Spending government money to restore the Napier-Gisborne rail line would be "a tragedy for the New Zealand taxpayer", Transport Minister Gerry Brownlee said this week while inviting supporters of the idea to fund the repair work themselves.
The regional council has earmarked just under $5.5 million in its draft annual plan to re-establishing the Napier-Gisborne line, which was mothballed in December 2012.
But the council's investment would be dependent on KiwiRail and the Government reopening the line and fully funding its return and that of associated infrastructure in a good "fit for purpose" condition.
If that were to happen, the Napier Gisborne Rail Establishment Group (NGR) has proposed leasing the line from KiwiRail and buying rolling stock to run a freight service. The council would take a 51 per cent stake in the business.

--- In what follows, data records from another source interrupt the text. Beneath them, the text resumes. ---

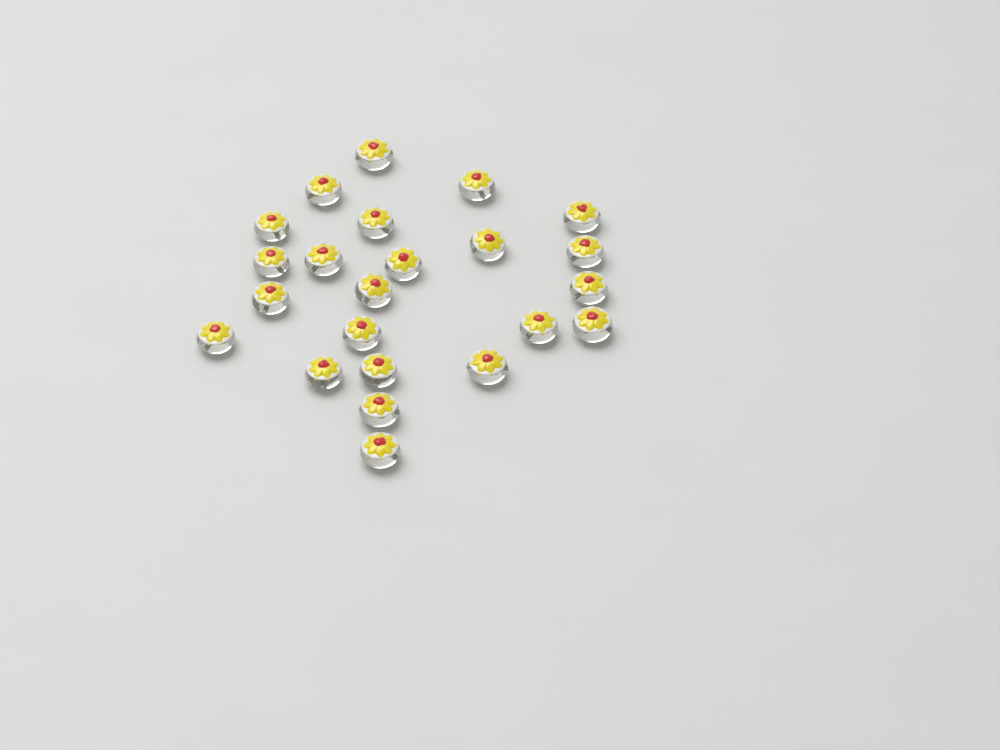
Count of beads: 23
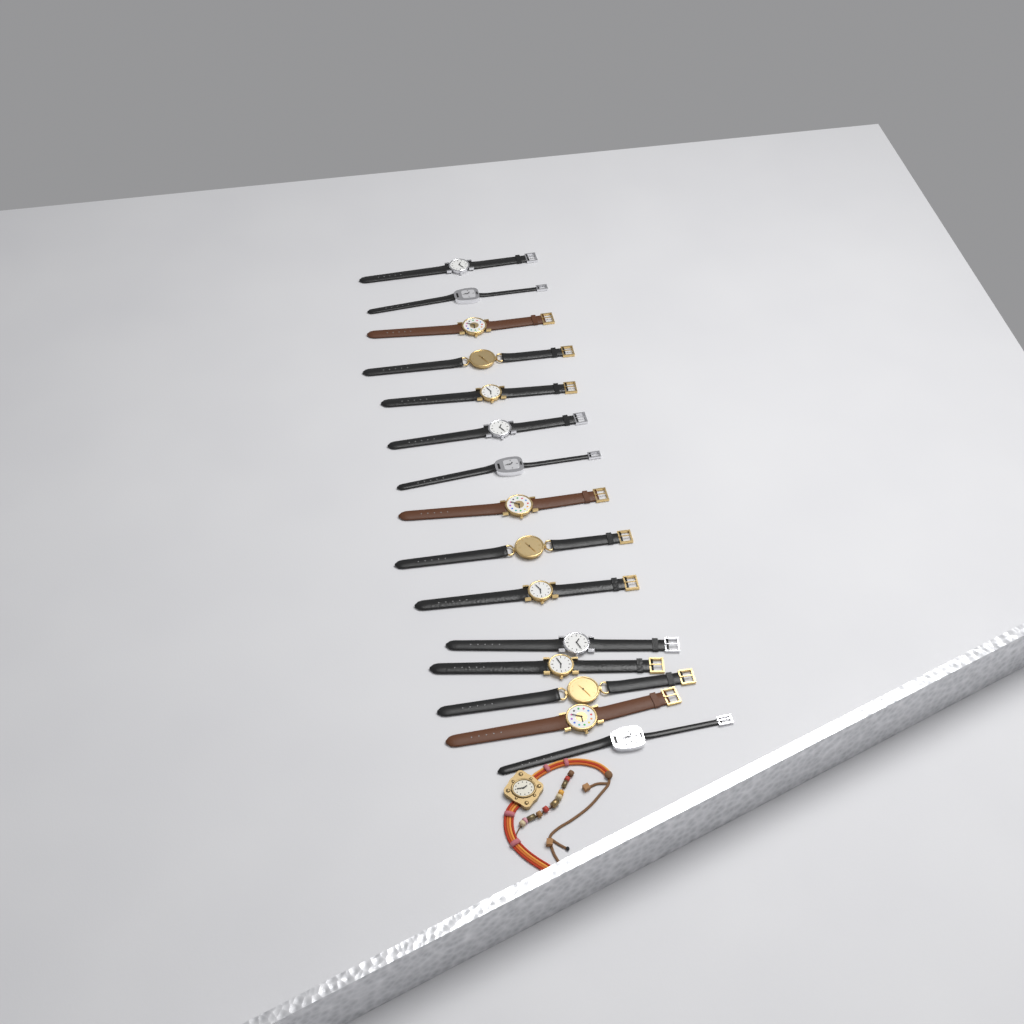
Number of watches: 16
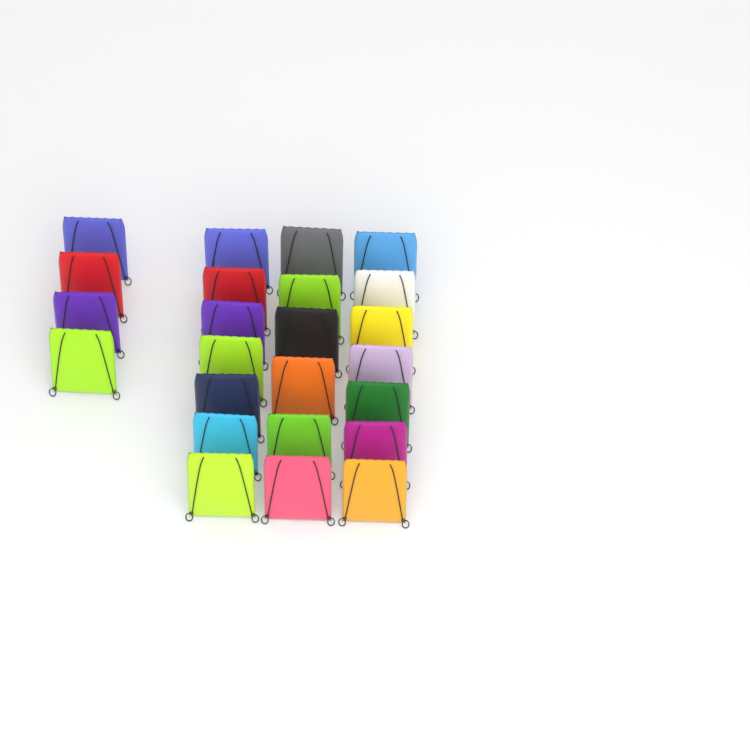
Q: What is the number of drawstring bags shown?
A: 24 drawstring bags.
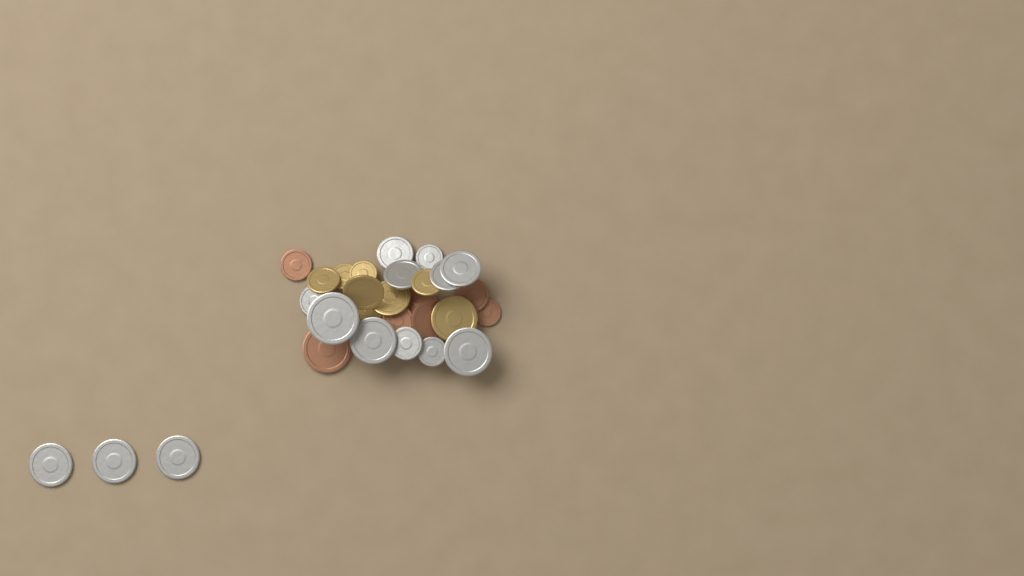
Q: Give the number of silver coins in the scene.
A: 14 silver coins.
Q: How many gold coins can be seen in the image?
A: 8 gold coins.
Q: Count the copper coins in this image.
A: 7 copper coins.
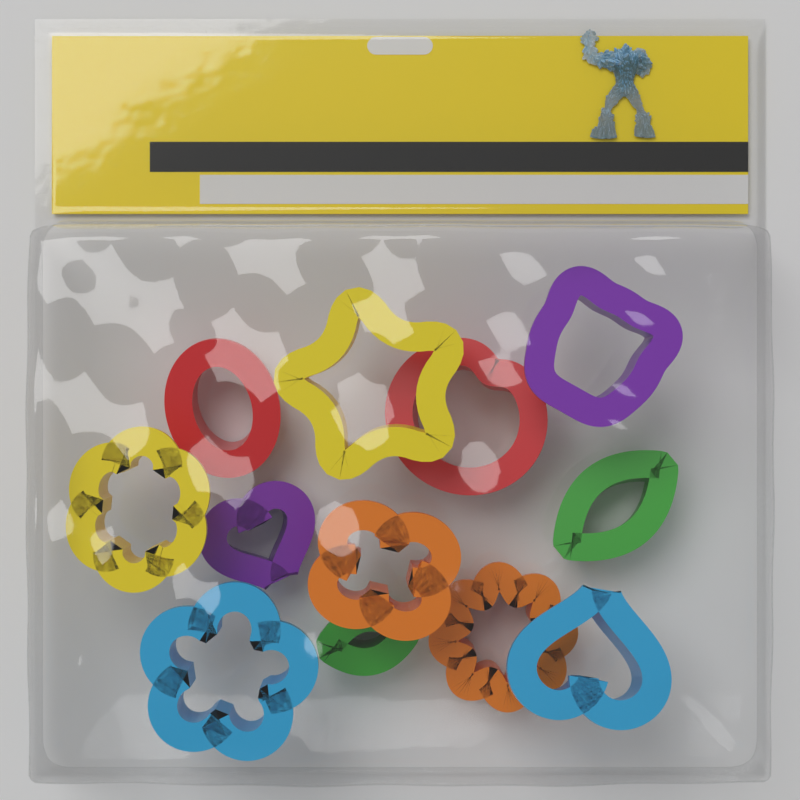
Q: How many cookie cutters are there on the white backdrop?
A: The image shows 12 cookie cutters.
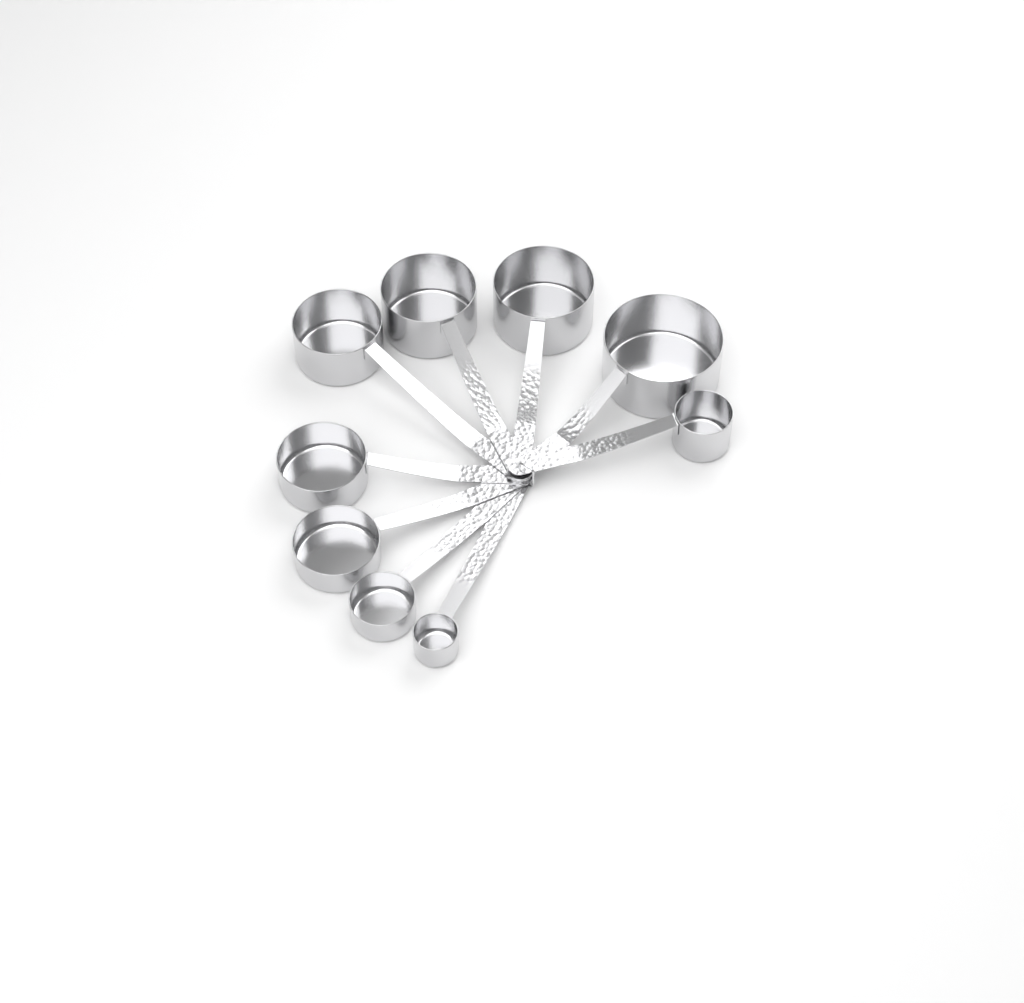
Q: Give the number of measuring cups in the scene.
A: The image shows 9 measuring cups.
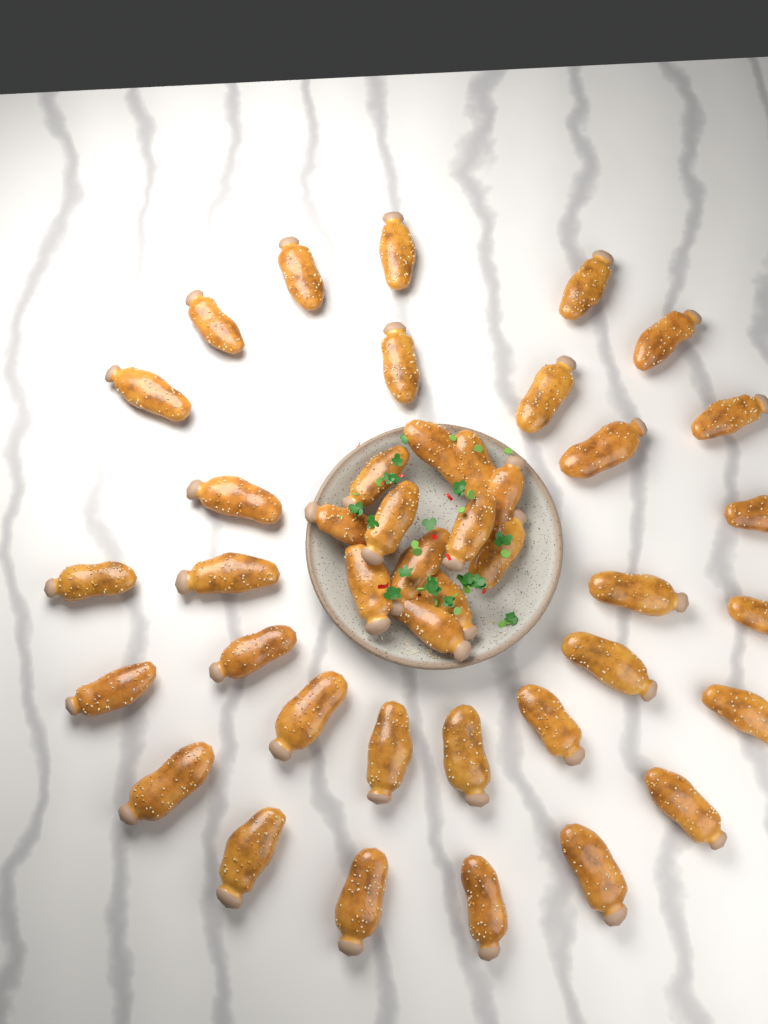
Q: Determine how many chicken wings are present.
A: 42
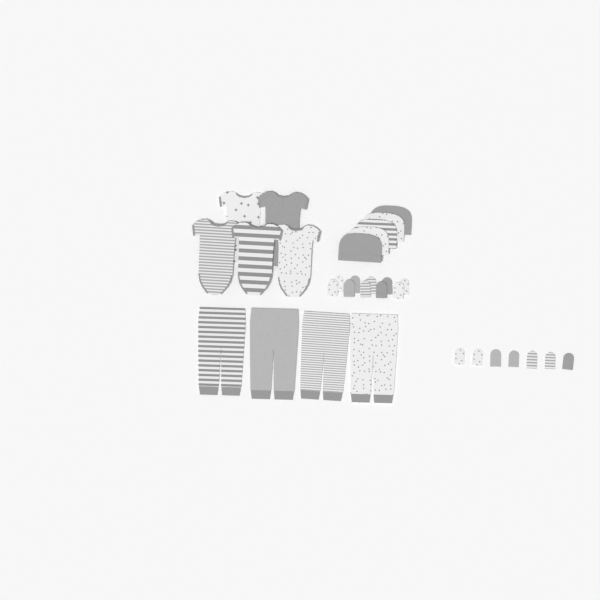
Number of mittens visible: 17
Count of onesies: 5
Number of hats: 5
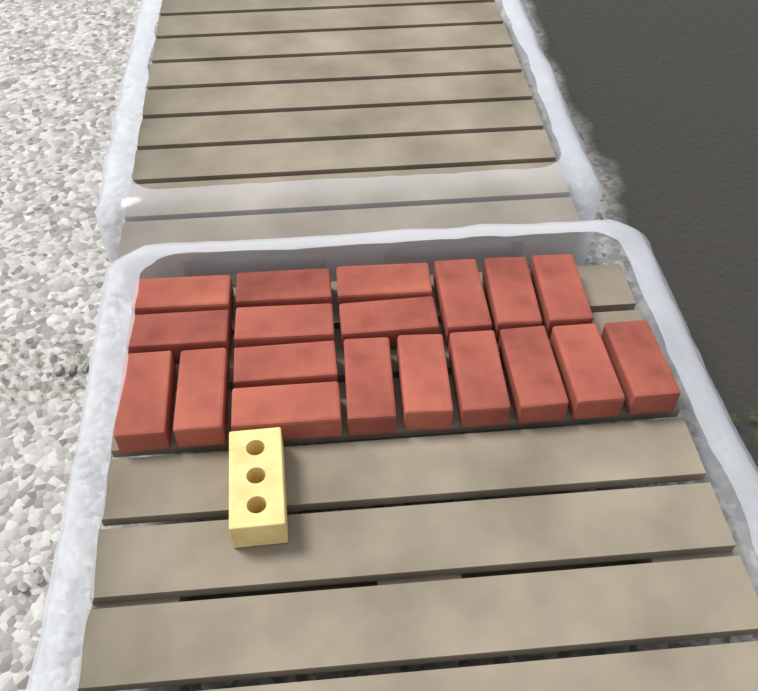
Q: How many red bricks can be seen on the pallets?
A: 19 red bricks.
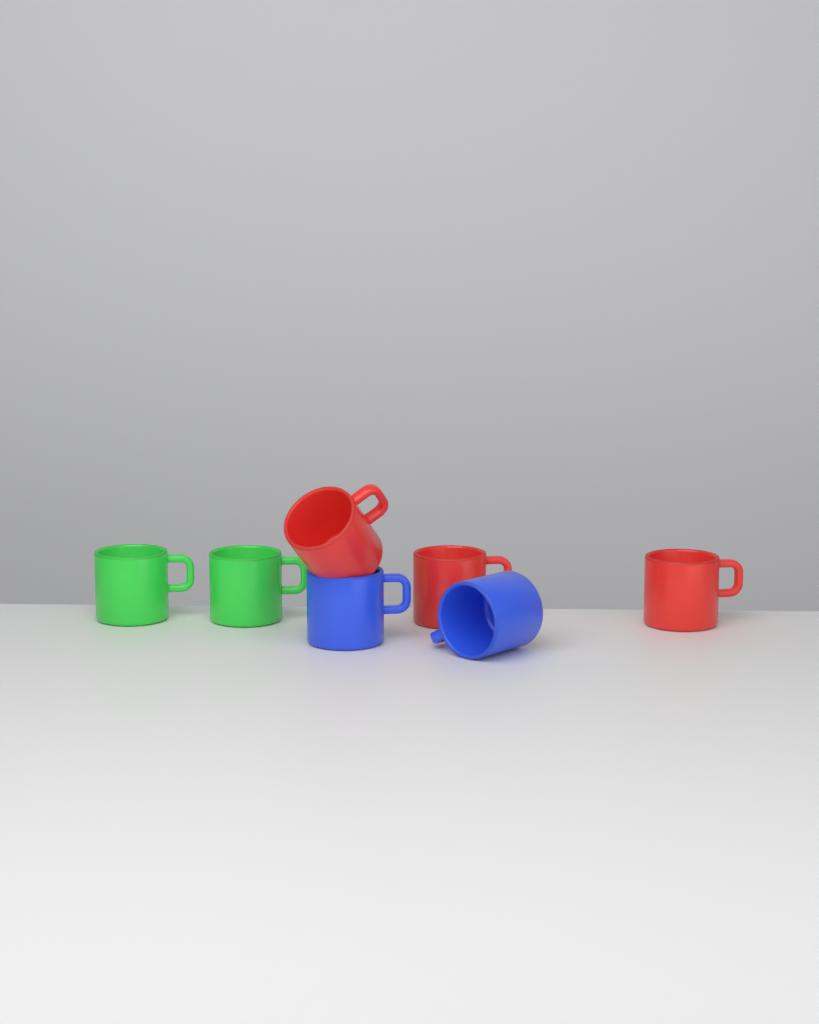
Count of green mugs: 2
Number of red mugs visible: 3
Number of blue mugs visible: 2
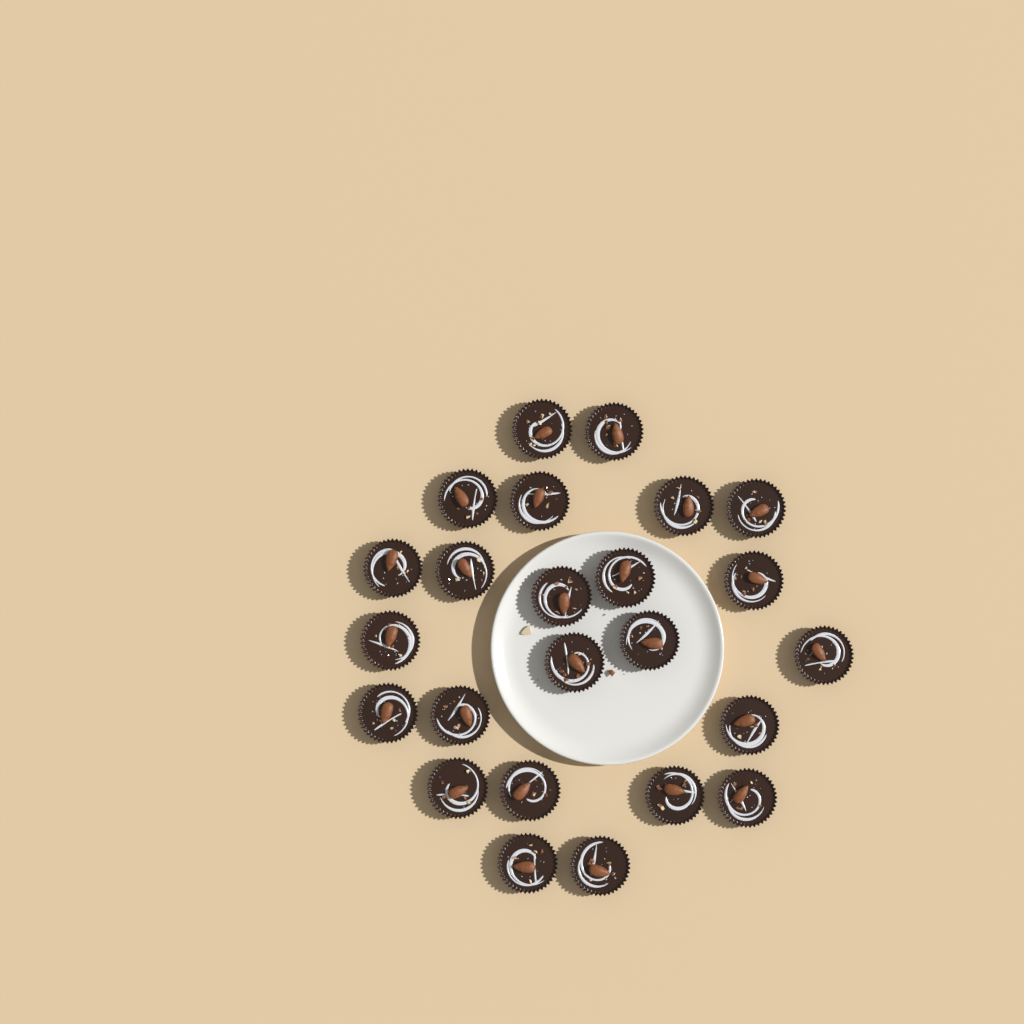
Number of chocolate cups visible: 24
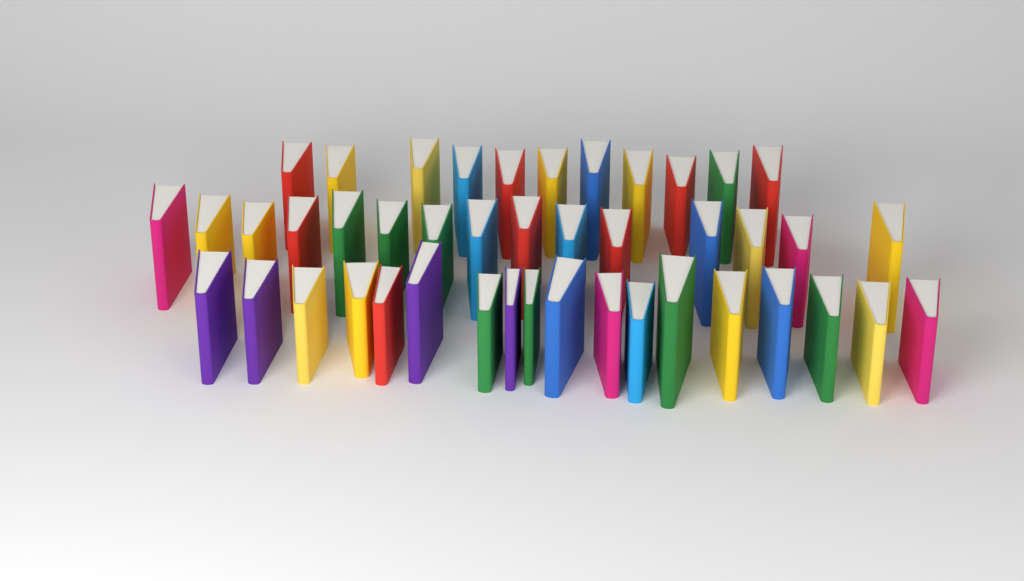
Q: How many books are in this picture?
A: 44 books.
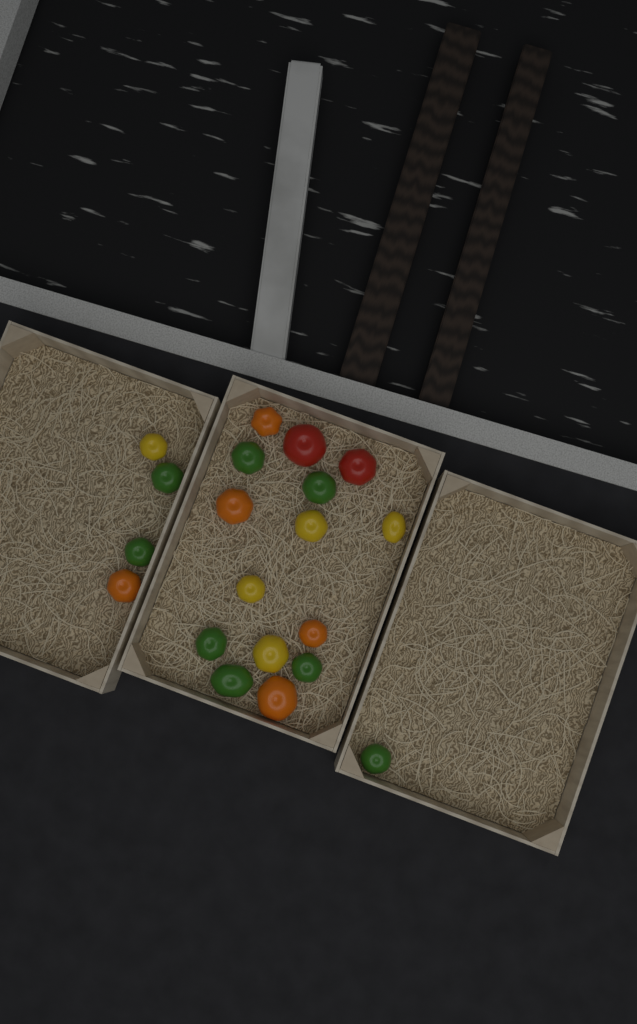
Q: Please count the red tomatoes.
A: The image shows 2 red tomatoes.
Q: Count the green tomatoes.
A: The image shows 8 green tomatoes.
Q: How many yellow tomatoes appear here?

But the Government last month rejected the idea of paying to repair the track, a job NGR estimates would cost between $3 million and $5 million.
During question time in Parliament on Thursday, Mr Brownlee responded to a question from NZ First MP Denis O'Rourke by saying the Government would not pay to repair the line because there was not enough freight demand to make it viable.
"We have looked at that proposal. It comes from a group of people who are keen on the idea, but it simply does not stack up.
"If we supported it, it would be a tragedy for the New Zealand taxpayer, and it would be a bigger tragedy for the ratepayers of the Hawke's Bay."
He said the Government had considered the proposal "in a very comprehensive way".
"What I would say to the member is that if the Hawke's Bay people are so keen on funding that rail line, why do they need the relatively modest part from the government, as he suggests?
"If it is so good and it is going to work so well, why do they not just come along and say: 'Let us have the track, so that we can make it all work.'?"
Alan Dick, chairman of the regional council's transport committee and chairman of NGR, said he was encouraged by Mr Brownlee's comments because they opened the door to the line being reopened if funding could be found.
"To date, the messages have been pretty much categorically 'no' so I see this as an interesting signal," he said.
NGR, whose members include business people, some with experience in the rail sector, would be meeting in Napier to talk to potential investors on Tuesday.
Mr Dick said finding additional investment for the track repair work was "not impossible but it wouldn't be easy".
The group was committed to finding a way to open the line and was taking a long-term view, whereas politicians tended to be more focused on the three-year election cycle, he said.
He rejected Mr Brownlee's suggestion there wasn't viable business case for the line, saying a substantial amount of wood would becoming out of Gisborne forests over coming years.
Mr O'Rourke told parliament the Government had spent $4 million building nine new passing lanes on SH2 between Napier and Gisborne and he asked Mr Brownlee if this meant "the Government will continue to favour expensive but relatively minor road improvements over a rail restoration proposal with a much better cost-benefit ratio in the short and long terms?"
Mr Brownlee replied: "Yes, we put more money into making that road safer because 97 per cent of all the freight coming out of that area has always gone on the road."
National's Napier candidate Wayne Walford floated the idea of turning the line into a cycle track.